10.17.2017 | 5:30 – 8:00 PM | Multicultural Community Center in the Martin Luther King Jr. Student Union
The Center for Race and Gender presents the Fall 2017 Distinguished Guest Lecture with Professor Alicia Schmidt Camacho
This talk will examine how migrants insert their voices into debates over border governance, in order to theorize migrancy itself as a vital social practice in the Americas. Across the span of their travels through Central America, Mexico, and the United States, unauthorized migrants have engaged in marches, human rights caravans, hunger strikes, and political campaigns to defend the most fundamental elements of personhood and the democratic social contract. I discuss the ways that migrants assert their rights in terms that contest the primacy of citizenship as the anchor for social belonging by insisting on access to safety, livelihood, family integrity, and cultural autonomy. I ask how human mobility –the right to move across borders and within civil society – might be defended.
Alicia Schmidt Camacho is Professor of American Studies and Ethnicity, Race, and Migration at Yale University, and the Associate Head of Ezra Stiles College. Her scholarship concerns the feminicide in Ciudad Juárez, transnational migration, border governance, and social movements in the Americas. She is the author of Migrant Imaginaries: Latino Cultural Politics in the Mexico–U.S. Borderlands (NYU Press, 2008), and is currently at work on a second book project entitled, The Carceral Border. She contributes to regional and transnational projects for immigrant and human rights, including new initiatives focused on the intersections of criminal justice and immigration policing.
Event co-sponsored by the Multicultural Community Center, Division of Equity & Inclusion, Institute of Governmental Studies, Haas Institute for a Fair and Inclusive Society – Diversity and Democracy Cluster, Townsend Center for the Humanities, Kadish Center for Morality, Law and Public Affairs, Berkeley Interdisciplinary Migration Initiative, Center for Latino Policy Research, and Chicana/o and Latina/o Studies.
02.09.2017 | 5:30 – 8:00 PM | Multicultural Community Center in the Martin Luther King Jr. Student Union
In the late nineteenth and early twentieth centuries imprisoned black women faced wrenching forms of gendered racial terror and heinous structures of economic exploitation. Subjugated as convict laborers and forced to serve additional time as domestic workers before they were allowed their freedom, black women faced a pitiless system of violence, terror, and debasement. Drawing upon black feminist criticism and a diverse array of archival materials, Sarah Haley uncovers imprisoned women’s brutalization in local, county, and state convict labor systems, while also illuminating the prisoners’ acts of resistance and sabotage, challenging ideologies of racial capitalism and patriarchy and offering alternative conceptions of social and political life.

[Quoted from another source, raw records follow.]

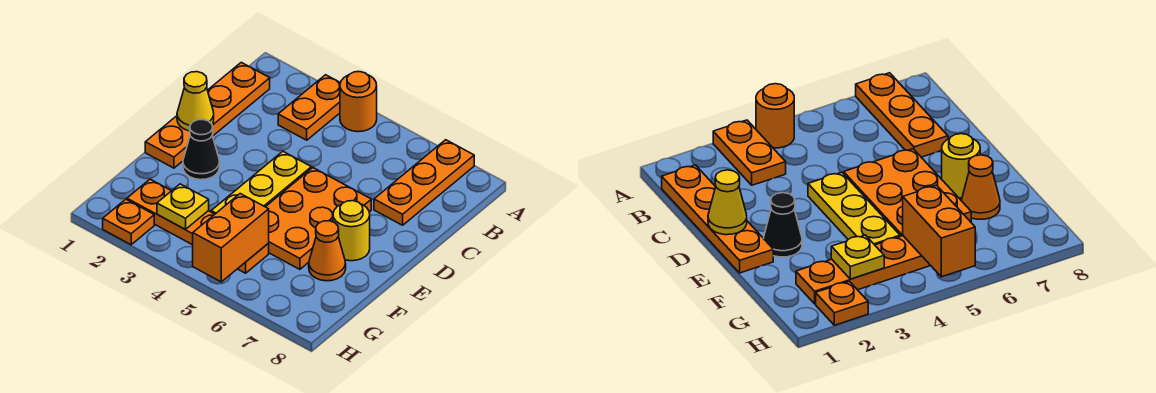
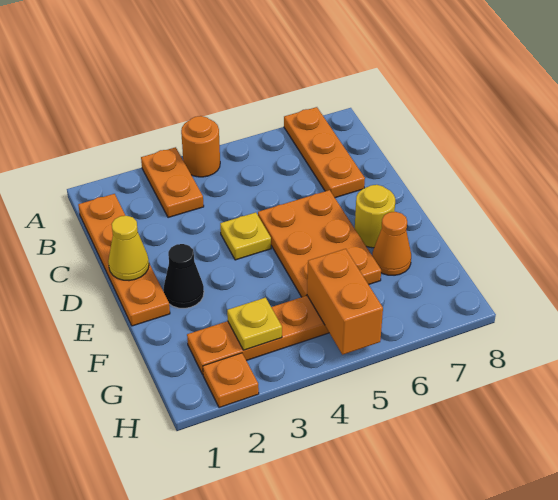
yellow plate D4:F4 level 1 -> yellow plate D4 level 1

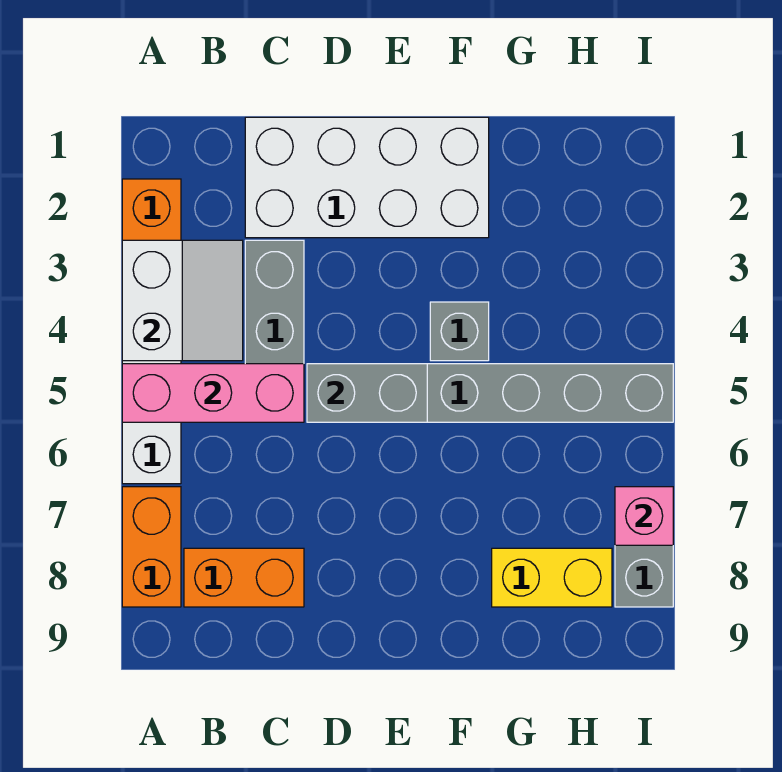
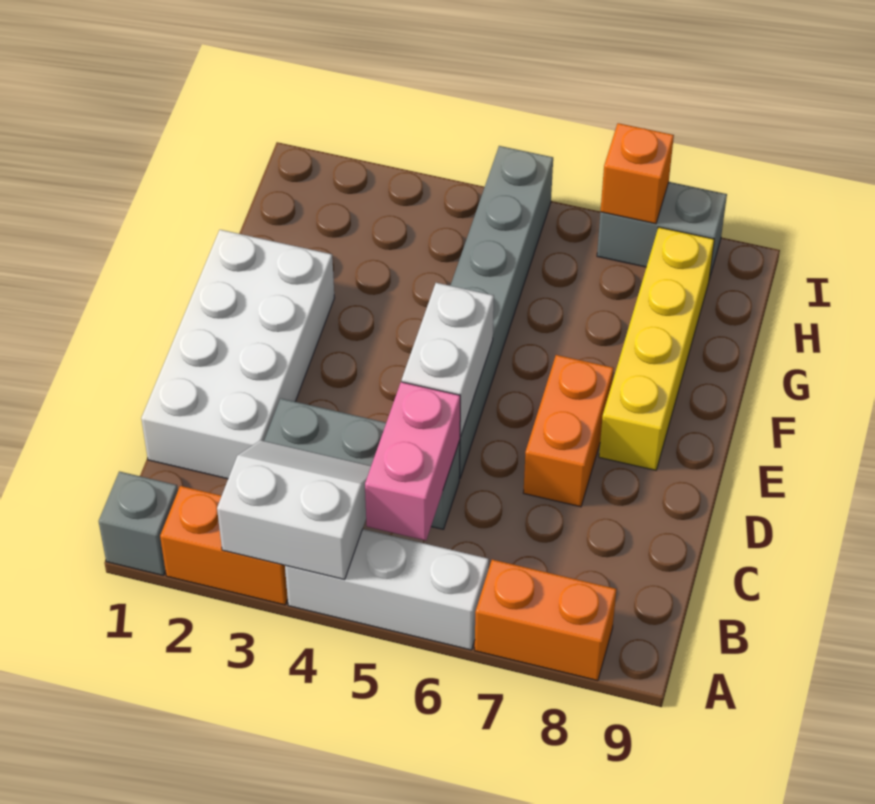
pink brick A5:C5 level 2 -> pink brick B5:C5 level 2
orange brick B8:C8 level 1 -> orange brick D7:E7 level 1
grey brick D5:E5 level 2 -> white brick D5:E5 level 2
grey brick F4 level 1 -> grey brick A1 level 1
yellow brick G8:H8 level 1 -> yellow brick E8:H8 level 1
pink brick I7 level 2 -> orange brick I7 level 2

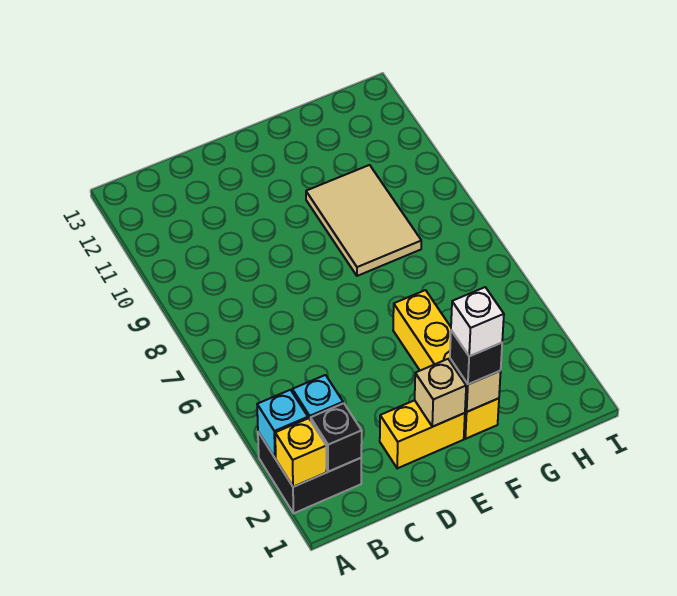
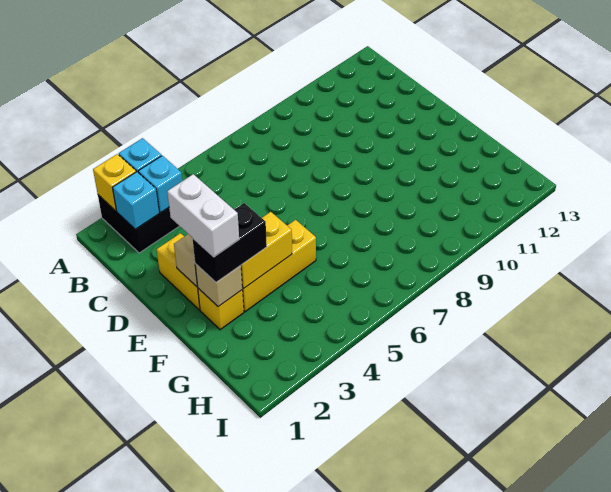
black brick B2 level 2 -> cyan brick B2 level 2
black brick F2 level 3 -> black brick F2:F3 level 3
white brick F2 level 4 -> white brick E2:F2 level 4
none -> yellow brick F3:F4 level 2
tan tile F8:G10 level 1 -> none

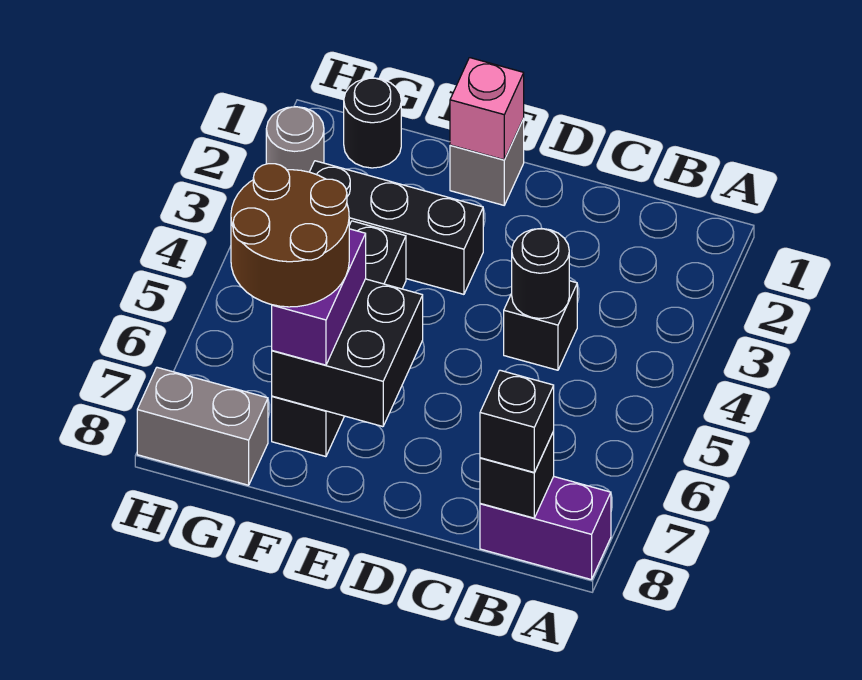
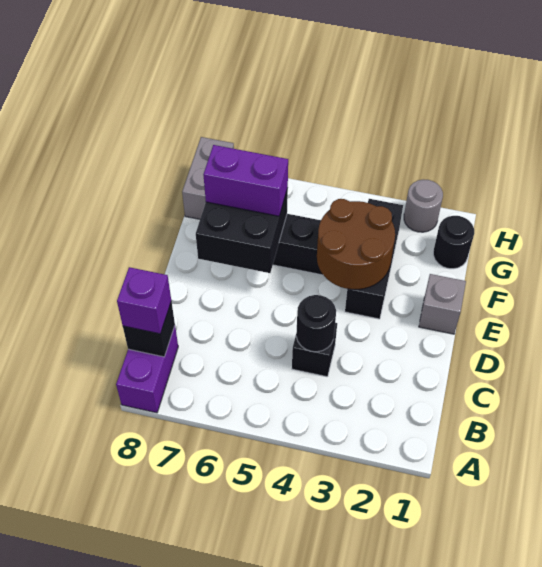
black brick B8 level 3 -> purple brick B8 level 3
pink brick E1 level 2 -> none
brown round brick F6:G7 level 4 -> brown round brick E3:F4 level 2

A landmark history of black women’s imprisonment in the South, No Mercy Here: Gender, Punishment, and the Making of Jim Crow Modernity recovers stories of the captivity and punishment of black women to demonstrate how the system of incarceration was crucial to organizing the logics of gender and race, and constructing Jim Crow modernity.
Introduction by Professor Nikki Jones, African American Studies.
Sarah Haley is Assistant Professor of Gender Studies and African American studies at the University of California, Los Angeles. No Mercy Here: Gender, Punishment, and the Making of Jim Crow Modernity is the winner of the 2016 Sara A. Whaley Prize, National Women’s Studies Association and the 2016 Letitia Woods Brown Book Award, Association of Black Women Historians.
Event co-sponsored by the Multicultural Community Center, African American Studies, and Gender & Women’s Studies.